Certainly, Carey’s relationship with James Murdoch must, at some level, be marked by an unspoken rivalry.

Also read: A Murdoch Family Rift? What Elisabeth & Lachlan's No-Show Might Have Revealed

It was James, after all, who had been the leading proponent of the now-scrapped BSkyB acquisition.

But more painful had to be the fact that his father and Carey (who had been director of BSkyB from 2003-2008) made the decision to shelve the takeover with James out of the room. 

It was a rather unseemly exclusion for James, nominally the chairman of BSkyB, but his pain must have been alleviated somewhat Wednesday when the company’s deputy chairman and leading independent director, Nicholas Ferguson, was reported to have given James his blessing to remain at the helm. 

Surviving this test probably gives James some optimism that the many top shareholders in both BSkyB and News Corp. will leave him in place in the hierarchy of the overarching company.

Late Wednesday, it was also announced that longtime independent board member and Murdoch family loyalist Viet Dinh has been appointed to lead the company’s internal investigation into the accusations of widespread phone-hacking at News Corp. outlets beyond just the shuttered News of the World.

As godfather to one of Murdoch's grandchildren (Lachlan's son), Dinh, 43, didn’t exactly thunder in saying, “We are united in support of the senior management team to address these issues.”

And, of course, the elder Murdoch himself declared to Parliament, “Frankly, I’m the best person to clean this up.”

But most observers with a dog in the fight think Carey’s that man.

The very bulldog tendencies that led him to pull the 2010 World Series off the air from Cablevision’s New York-area cable TV systems in a payment dispute might also make him a remorseless infighter. 

Much of what unfolds, like the nose-breaking and shoulder-wrenching action in a rugby scrum, will probably be hidden from view. But one man nobody is betting against is Carey. He’s always shown considerable sang-froid, not to say cold-bloodedness. For now, he’s keeping mum, as is his habit. 

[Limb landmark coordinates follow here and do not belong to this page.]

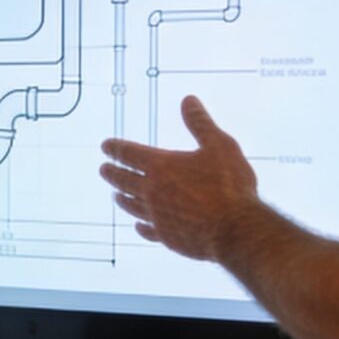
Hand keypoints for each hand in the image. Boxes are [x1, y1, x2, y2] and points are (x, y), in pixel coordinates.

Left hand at [99, 96, 262, 261]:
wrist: (235, 230)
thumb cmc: (229, 186)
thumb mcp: (219, 146)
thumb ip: (200, 124)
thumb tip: (188, 101)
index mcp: (161, 166)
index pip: (129, 154)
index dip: (116, 148)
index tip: (106, 146)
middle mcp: (153, 192)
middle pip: (124, 180)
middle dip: (112, 172)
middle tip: (103, 169)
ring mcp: (158, 217)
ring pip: (132, 205)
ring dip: (122, 198)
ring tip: (116, 195)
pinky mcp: (167, 237)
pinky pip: (147, 230)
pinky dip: (140, 227)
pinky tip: (139, 226)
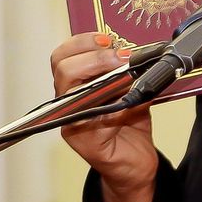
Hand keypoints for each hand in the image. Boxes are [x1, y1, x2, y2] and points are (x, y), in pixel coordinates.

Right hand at [51, 32, 157, 201]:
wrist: (136, 162)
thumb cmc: (129, 124)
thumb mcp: (132, 89)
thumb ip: (129, 72)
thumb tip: (139, 53)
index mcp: (75, 84)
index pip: (64, 55)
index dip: (83, 42)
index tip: (107, 39)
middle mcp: (67, 101)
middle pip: (62, 67)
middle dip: (94, 57)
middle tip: (121, 57)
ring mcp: (70, 120)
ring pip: (70, 89)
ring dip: (100, 76)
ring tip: (126, 74)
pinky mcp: (80, 138)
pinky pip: (89, 115)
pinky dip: (111, 103)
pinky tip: (127, 100)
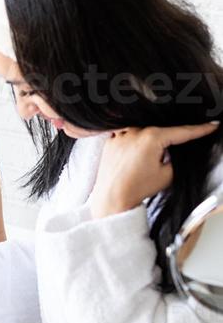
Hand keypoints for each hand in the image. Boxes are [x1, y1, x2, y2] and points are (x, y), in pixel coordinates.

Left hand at [90, 122, 219, 218]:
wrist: (112, 197)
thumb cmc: (137, 188)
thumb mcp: (167, 175)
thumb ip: (177, 159)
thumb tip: (178, 151)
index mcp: (151, 138)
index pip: (181, 132)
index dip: (199, 129)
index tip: (211, 125)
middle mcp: (134, 131)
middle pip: (160, 131)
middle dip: (167, 142)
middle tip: (163, 161)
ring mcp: (120, 134)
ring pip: (143, 132)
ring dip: (149, 143)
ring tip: (143, 164)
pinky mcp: (110, 140)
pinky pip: (126, 136)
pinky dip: (133, 143)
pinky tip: (132, 158)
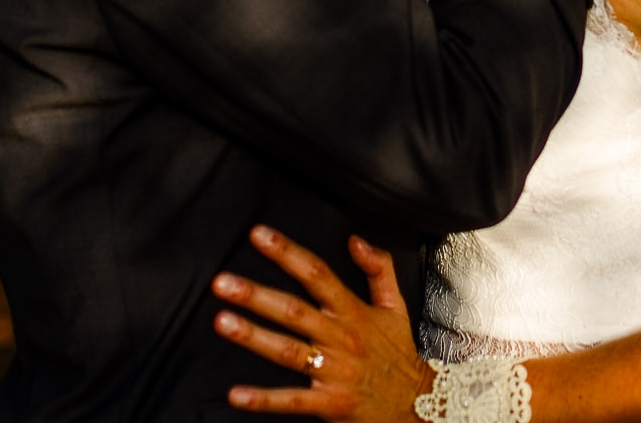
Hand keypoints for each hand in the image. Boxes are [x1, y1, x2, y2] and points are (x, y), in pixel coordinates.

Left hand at [214, 225, 431, 420]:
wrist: (419, 406)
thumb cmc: (398, 353)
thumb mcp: (395, 306)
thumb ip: (379, 268)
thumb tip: (354, 239)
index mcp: (353, 312)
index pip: (317, 274)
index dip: (287, 253)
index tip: (258, 235)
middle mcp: (341, 338)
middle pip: (294, 311)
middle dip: (256, 295)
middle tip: (222, 282)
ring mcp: (335, 372)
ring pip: (289, 352)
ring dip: (253, 337)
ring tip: (222, 322)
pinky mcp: (331, 404)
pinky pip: (293, 401)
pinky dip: (264, 399)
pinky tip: (236, 394)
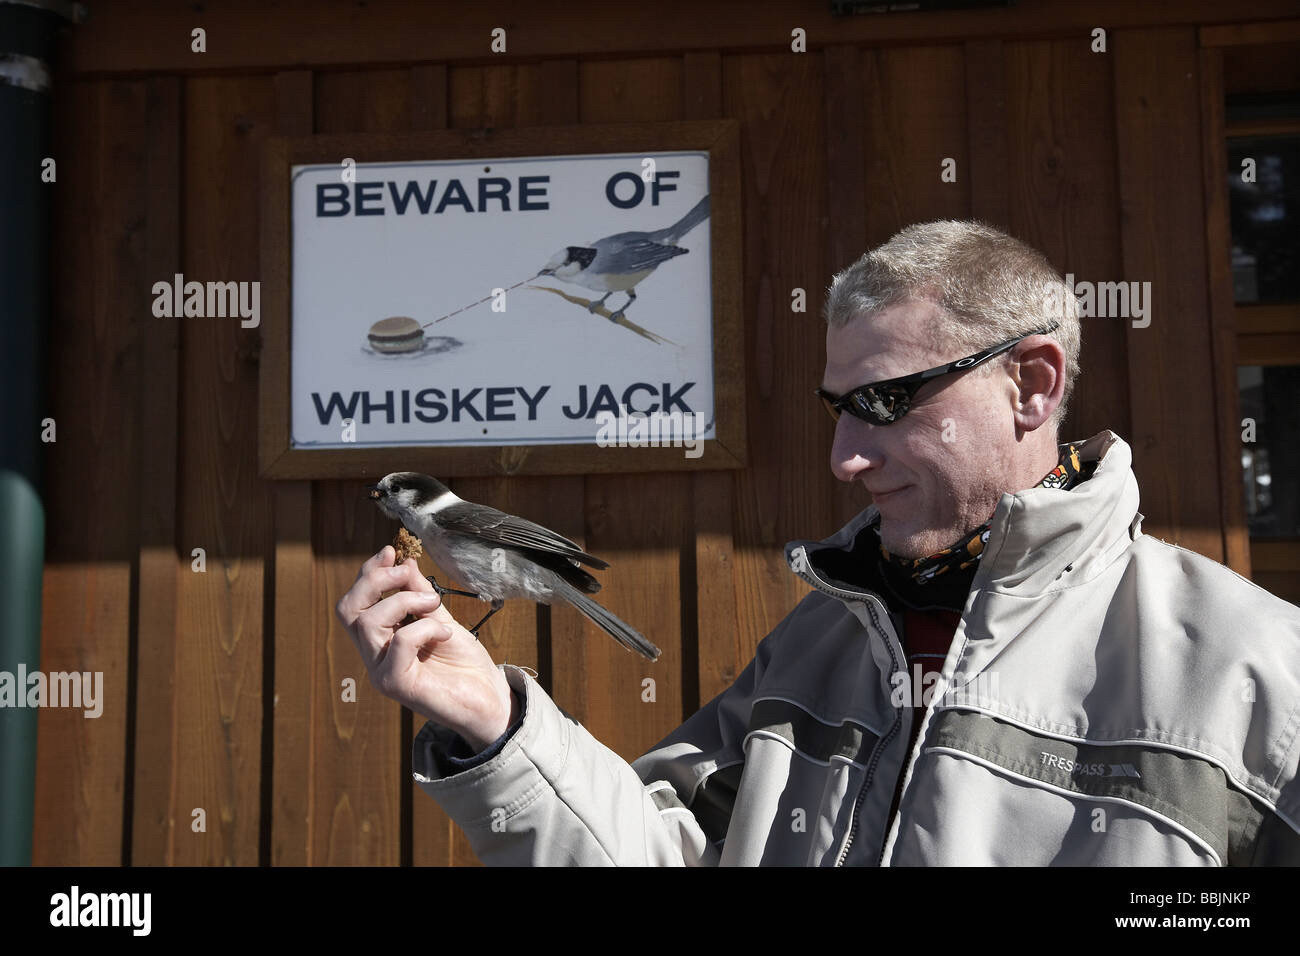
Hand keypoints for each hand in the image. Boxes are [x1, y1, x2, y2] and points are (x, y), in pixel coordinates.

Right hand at [335, 546, 519, 749]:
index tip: (390, 551)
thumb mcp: (441, 618)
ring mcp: (381, 672)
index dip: (369, 573)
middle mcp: (374, 656)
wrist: (488, 700)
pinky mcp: (397, 685)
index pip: (356, 602)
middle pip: (349, 610)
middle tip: (406, 573)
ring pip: (369, 622)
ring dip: (405, 600)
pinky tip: (445, 633)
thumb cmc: (464, 663)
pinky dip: (424, 628)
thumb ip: (420, 594)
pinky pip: (399, 643)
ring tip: (433, 603)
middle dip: (375, 580)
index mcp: (381, 639)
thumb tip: (406, 564)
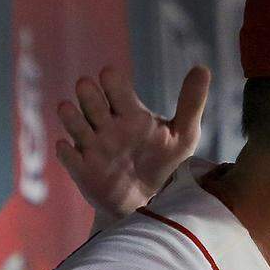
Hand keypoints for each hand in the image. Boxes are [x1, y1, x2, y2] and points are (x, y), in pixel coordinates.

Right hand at [56, 65, 209, 227]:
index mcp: (130, 113)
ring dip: (71, 117)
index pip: (116, 89)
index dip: (111, 81)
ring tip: (67, 108)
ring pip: (76, 125)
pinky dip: (67, 153)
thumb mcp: (184, 134)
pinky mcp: (84, 170)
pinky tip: (67, 148)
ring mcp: (94, 147)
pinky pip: (69, 158)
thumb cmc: (166, 162)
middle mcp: (108, 126)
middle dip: (88, 96)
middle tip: (87, 86)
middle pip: (91, 103)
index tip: (109, 75)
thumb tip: (202, 68)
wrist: (151, 201)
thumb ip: (191, 103)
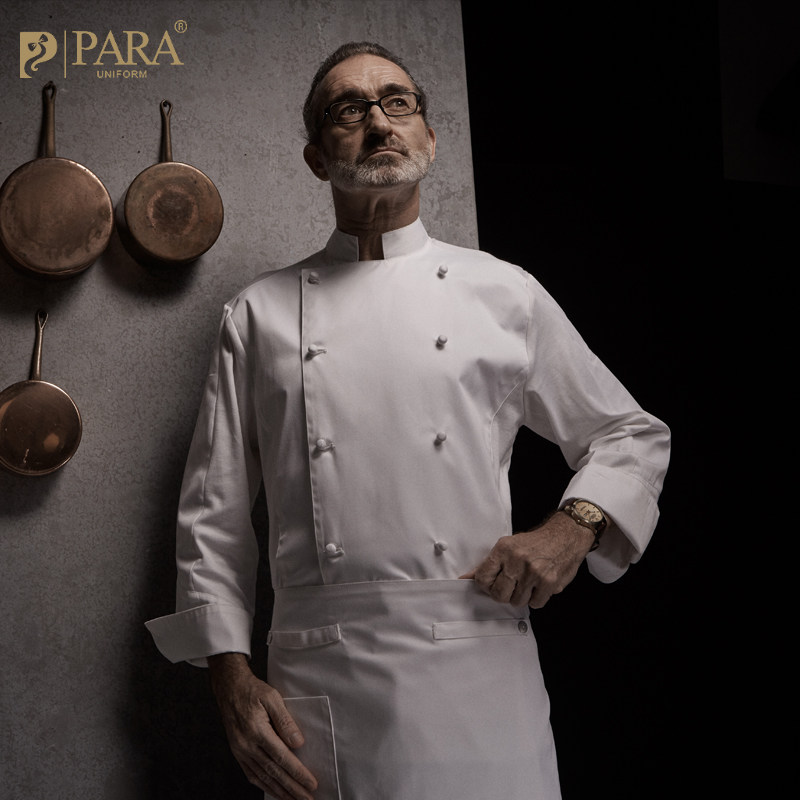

Word is that Carey was a bit of a party man while a member of the not-exactly-staid Delta Upsilon fraternity at Colgate.

His fondness for a social Budweiser is well documented. One can only guess that as he weaves his way through the crisis, he’s relying on the kind of wisdom he shared with some students in one of his appearances as an engaged alumnus:

"Always pursue your goals with passion and energy," he said, "And if things get really tough, call a Colgate friend for a beer."